As stated in the Introduction section, optimal detection methods are expected to be on-site, rapid, simple, safe, and portable. In this case, non-invasive samples may be more suitable for field testing, such as a fingerpick of whole blood. However, whole blood contains complex components including serum and blood cells, and the detection of whole blood samples by spectroscopic methods can be strongly interfered by other components, which can seriously affect the identification results. In contrast, serum has a simpler composition, and the detection of immune infection target substances is more significant and more accurate. Therefore, serum was used as the target in this study, and the separation process of serum is unavoidable. This is a limitation of the FT-IR methodology, but still, it cannot be denied that the new system has unique advantages over other serological assays. Under the same pre-treatment conditions requiring serum separation, the system can reduce the detection time of a single sample from 3 to 4 h to less than 10 min compared to CLIA and can achieve a higher level of accuracy in the same time consumption as GICA.

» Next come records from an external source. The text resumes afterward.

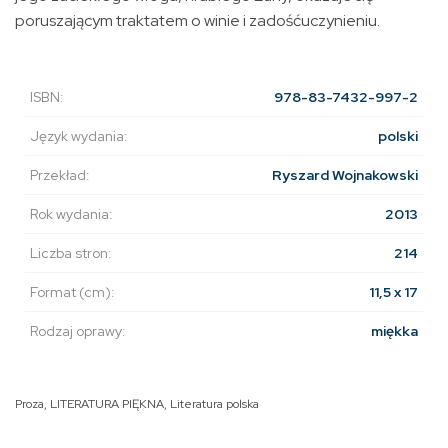
poruszającym traktatem o winie i zadośćuczynieniu.
ISBN:
978-83-7432-997-2
Język wydania:
polski
Przekład:
Ryszard Wojnakowski
Rok wydania:
2013
Liczba stron:
214
Format (cm):
11,5 x 17
Rodzaj oprawy:
miękka
Proza
,
LITERATURA PIĘKNA
,
Literatura polska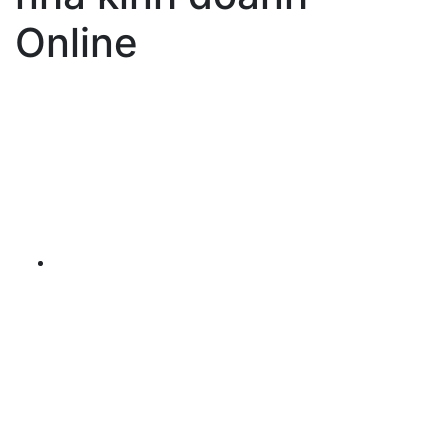
Online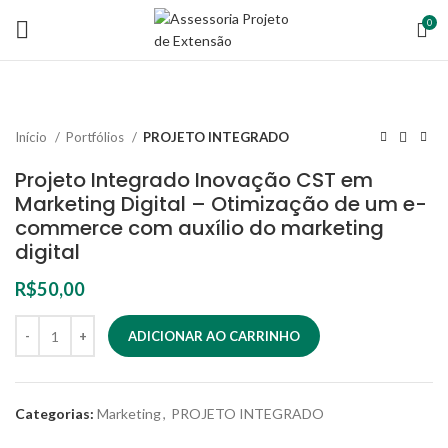
0
Início
Portfólios
PROJETO INTEGRADO
Projeto Integrado Inovação CST em
Marketing Digital – Otimização de um e-
commerce com auxílio do marketing
digital
R$
50,00
ADICIONAR AO CARRINHO
Categorias:
Marketing
,
PROJETO INTEGRADO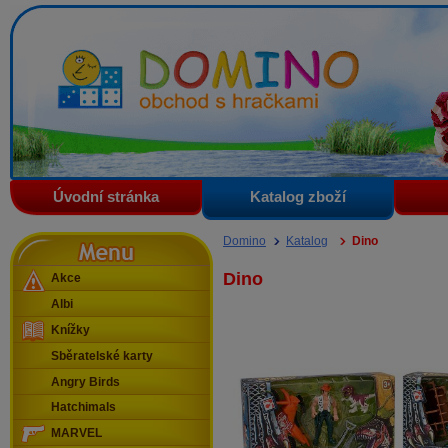
Domino - obchod s hračkami
Úvodní stránka
Katalog zboží
Menu
Domino
Katalog
Dino
Dino
Akce
Albi
Knížky
Sběratelské karty
Angry Birds
Hatchimals
MARVEL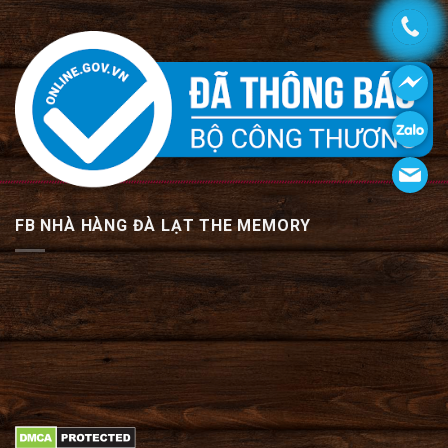
FB NHÀ HÀNG ĐÀ LẠT THE MEMORY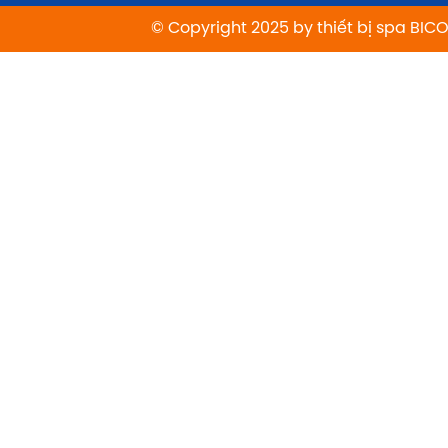
© Copyright 2025 by thiết bị spa BIC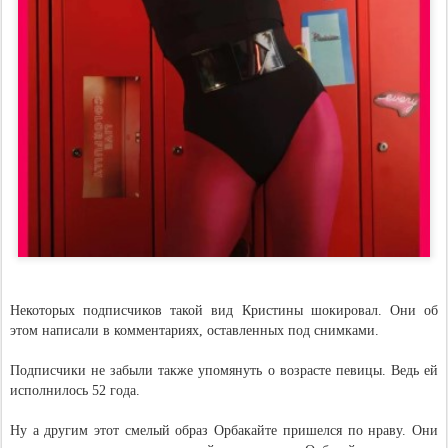
Некоторых подписчиков такой вид Кристины шокировал. Они об
этом написали в комментариях, оставленных под снимками.
Подписчики не забыли также упомянуть о возрасте певицы. Ведь ей
исполнилось 52 года.
Ну а другим этот смелый образ Орбакайте пришелся по нраву. Они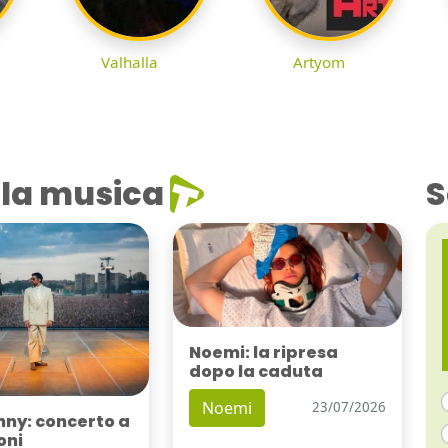
Valhalla
Artyom
la musica
S
Noemi: la ripresa
dopo la caduta
Noemi
23/07/2026
nny: concerto a
oni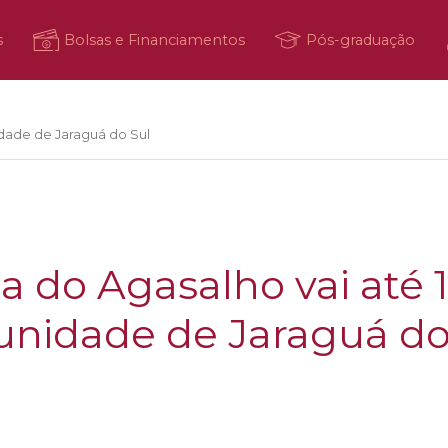
s
Bolsas e Financiamentos
Pós-graduação
idade de Jaraguá do Sul
do Agasalho vai até 1
unidade de Jaraguá do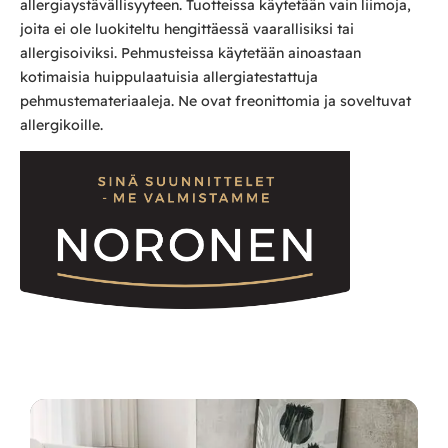
allergiaystävällisyyteen. Tuotteissa käytetään vain liimoja,
joita ei ole luokiteltu hengittäessä vaarallisiksi tai
allergisoiviksi. Pehmusteissa käytetään ainoastaan
kotimaisia huippulaatuisia allergiatestattuja
pehmustemateriaaleja. Ne ovat freonittomia ja soveltuvat
allergikoille.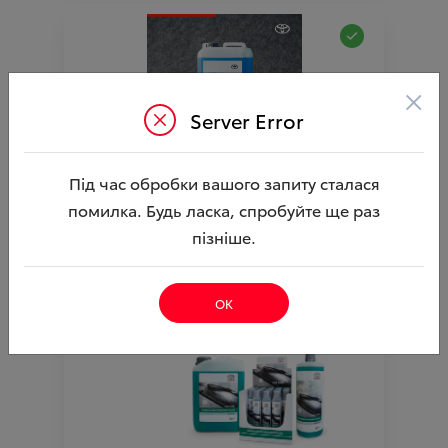
×
Server Error
Під час обробки вашого запиту сталася
Рідина омивача зимова -20 (3л) (TOYOTA)
помилка. Будь ласка, спробуйте ще раз
Ціна аксесуара
695.10
пізніше.
Артикул:N00000330
ОК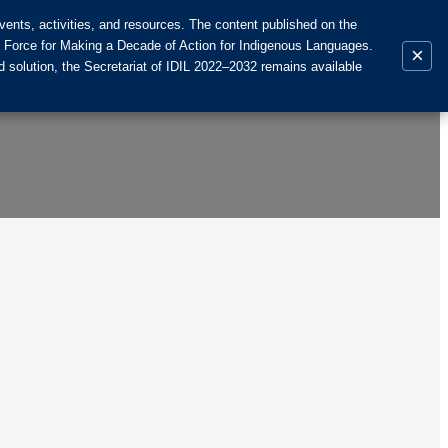
ents, activities, and resources. The content published on the
k Force for Making a Decade of Action for Indigenous Languages.
×
 solution, the Secretariat of IDIL 2022–2032 remains available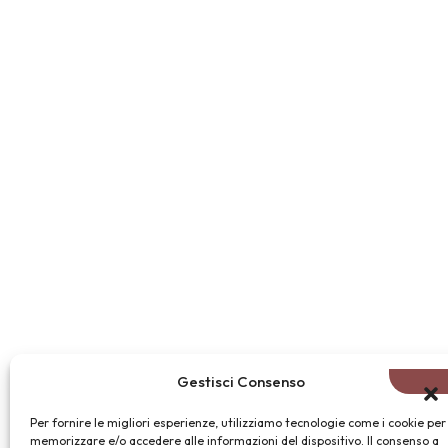
Gestisci Consenso
Per fornire le migliori esperienze, utilizziamo tecnologie come i cookie per
memorizzare e/o accedere alle informazioni del dispositivo. Il consenso a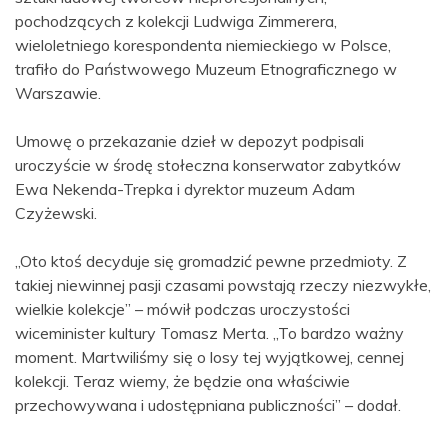
pochodzących z kolekcji Ludwiga Zimmerera,
wieloletniego korespondenta niemieckiego w Polsce,
trafiło do Państwowego Muzeum Etnograficznego w
Warszawie.
Umowę o przekazanie dzieł w depozyt podpisali
uroczyście w środę stołeczna konserwator zabytków
Ewa Nekenda-Trepka i dyrektor muzeum Adam
Czyżewski.
„Oto ktoś decyduje się gromadzić pewne przedmioty. Z
takiej niewinnej pasji czasami powstają rzeczy niezwykłe,
wielkie kolekcje” – mówił podczas uroczystości
wiceminister kultury Tomasz Merta. „To bardzo ważny
moment. Martwiliśmy się o losy tej wyjątkowej, cennej
kolekcji. Teraz wiemy, że będzie ona właściwie
przechowywana i udostępniana publiczności” – dodał.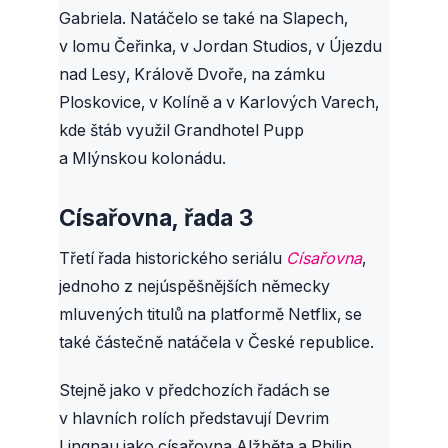
Gabriela. Natáčelo se také na Slapech,
v lomu Čeřinka, v Jordan Studios, v Újezdu
nad Lesy, Králově Dvoře, na zámku
Ploskovice, v Kolíně a v Karlových Varech,
kde štáb využil Grandhotel Pupp
a Mlýnskou kolonádu.
Císařovna, řada 3
Třetí řada historického seriálu
Císařovna
,
jednoho z nejúspěšnějších německy
mluvených titulů na platformě Netflix, se
také částečně natáčela v České republice.
Stejně jako v předchozích řadách se
v hlavních rolích představují Devrim
Lingnau jako císařovna Alžběta a Philip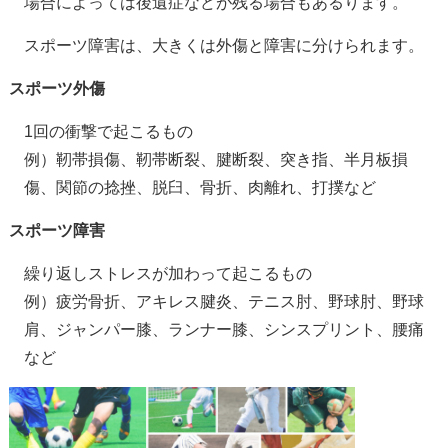
場合によっては後遺症などが残る場合もあるります。
スポーツ障害は、大きくは外傷と障害に分けられます。
スポーツ外傷
1回の衝撃で起こるもの
例）靭帯損傷、靭帯断裂、腱断裂、突き指、半月板損
傷、関節の捻挫、脱臼、骨折、肉離れ、打撲など
スポーツ障害
繰り返しストレスが加わって起こるもの
例）疲労骨折、アキレス腱炎、テニス肘、野球肘、野球
肩、ジャンパー膝、ランナー膝、シンスプリント、腰痛
など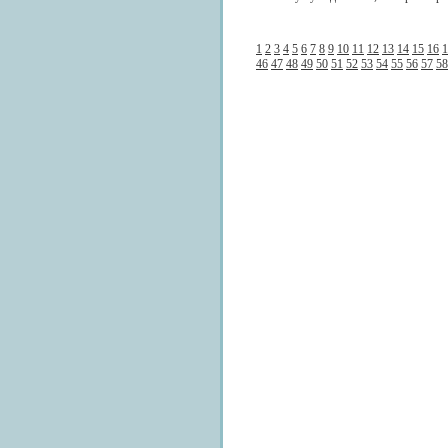
1
2
3
4
5
6
7
8
9
10
11
12
13
14
15
16
1
46
47
48
49
50
51
52
53
54
55
56
57
58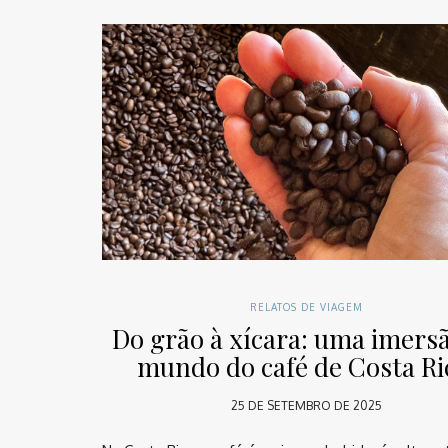
RELATOS DE VIAGEM
Do grão à xícara: uma imers
mundo do café de Costa Ri
25 DE SETEMBRO DE 2025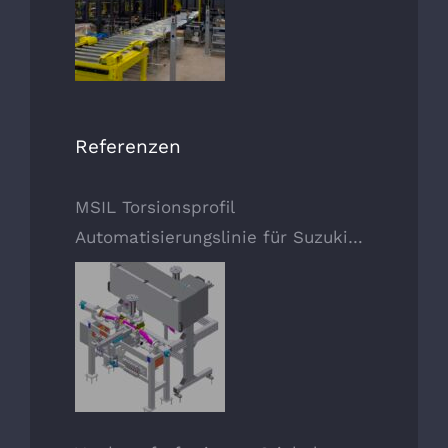
Referenzen
MSIL Torsionsprofil
Automatisierungslinie für Suzuki
Fahrzeug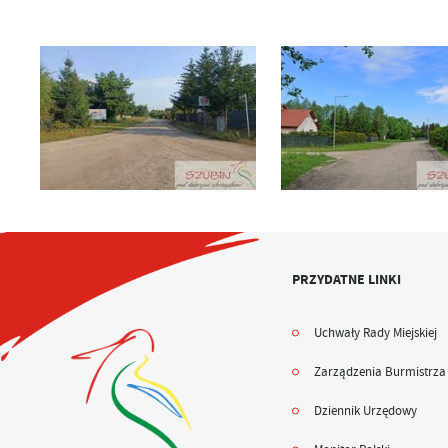
PRZYDATNE LINKI
Uchwały Rady Miejskiej
Zarządzenia Burmistrza
Dziennik Urzędowy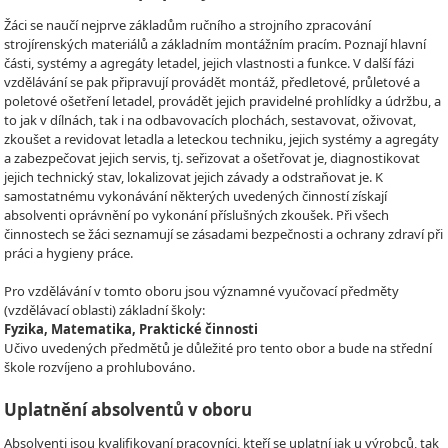
Žáci se naučí nejprve základům ručního a strojního zpracování
strojírenských materiálů a základním montážním pracím. Poznají hlavní
části, systémy a agregáty letadel, jejich vlastnosti a funkce. V další fázi
vzdělávání se pak připravují provádět montáž, předletové, průletové a
poletové ošetření letadel, provádět jejich pravidelné prohlídky a údržbu, a
to jak v dílnách, tak i na odbavovacích plochách, sestavovat, oživovat,
zkoušet a revidovat letadla a leteckou techniku, jejich systémy a agregáty
a zabezpečovat jejich servis, tj. seřizovat a ošetřovat je, diagnostikovat
jejich technický stav, lokalizovat jejich závady a odstraňovat je. K
samostatnému vykonávání některých uvedených činností získají
absolventi oprávnění po vykonání příslušných zkoušek. Při všech
činnostech se žáci seznamují se zásadami bezpečnosti a ochrany zdraví při
práci a hygieny práce.
Pro vzdělávání v tomto oboru jsou významné vyučovací předměty
(vzdělávací oblasti) základní školy:
Fyzika, Matematika, Praktické činnosti
Učivo uvedených předmětů je důležité pro tento obor a bude na střední
škole rozvíjeno a prohlubováno.
Uplatnění absolventů v oboru
Absolventi jsou kvalifikovaní pracovníci, kteří se uplatní jak u výrobců, tak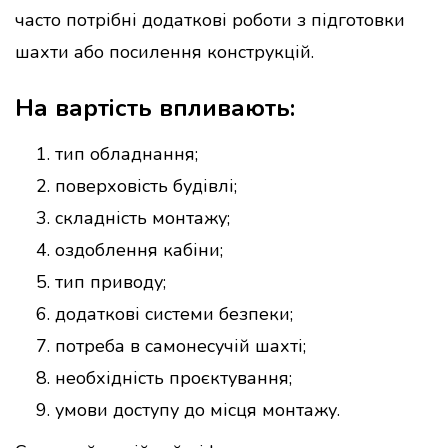
часто потрібні додаткові роботи з підготовки
шахти або посилення конструкцій.
На вартість впливають:
тип обладнання;
поверховість будівлі;
складність монтажу;
оздоблення кабіни;
тип приводу;
додаткові системи безпеки;
потреба в самонесучій шахті;
необхідність проєктування;
умови доступу до місця монтажу.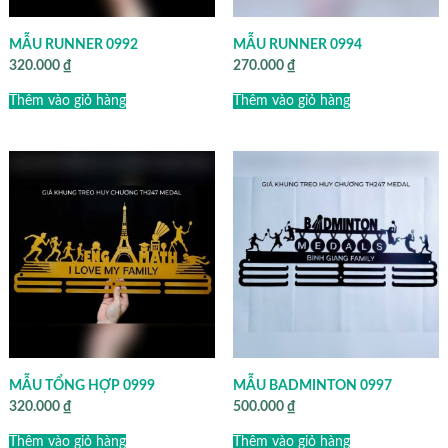
MẪU RUNNER 0992
MẪU RUNNER 0994
320.000
₫
270.000
₫
Thêm vào giỏ hàng
Thêm vào giỏ hàng
MẪU TỔNG HỢP 0999
MẪU BADMINTON 0997
320.000
₫
500.000
₫
Thêm vào giỏ hàng
Thêm vào giỏ hàng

There have been preliminary studies in the literature on non-invasive saliva samples for SARS-CoV-2 detection in the early stage of infection. However, while for the systemic immune responses in the later stages of infection, all studies consistently use isolated serum or plasma instead of whole blood, indicating that whole blood itself is difficult to be analyzed thoroughly by IR spectroscopy. In the future, other methods can be explored to achieve direct detection of fingertip blood to further save processing time and cost.

Conclusions

A mobile integrated system was proposed and established in this work for on-site detection of COVID-19. The effective identification of COVID-19 using ATR FTIR spectroscopy technology was fulfilled by two machine learning models based on a spectral dataset containing 1702 spectra and validated by 968 field tests, which achieved a prediction accuracy of >94% both in the positive and healthy control group, respectively. The whole detection process can be completed in minutes. Besides, the air and surface disinfection modules based on atmospheric pressure plasmas were established to guarantee the operational safety of the system. The proposed system is expected as a powerful supplement to the current laboratory-based COVID-19 diagnosis, especially in cases requiring mass population screening.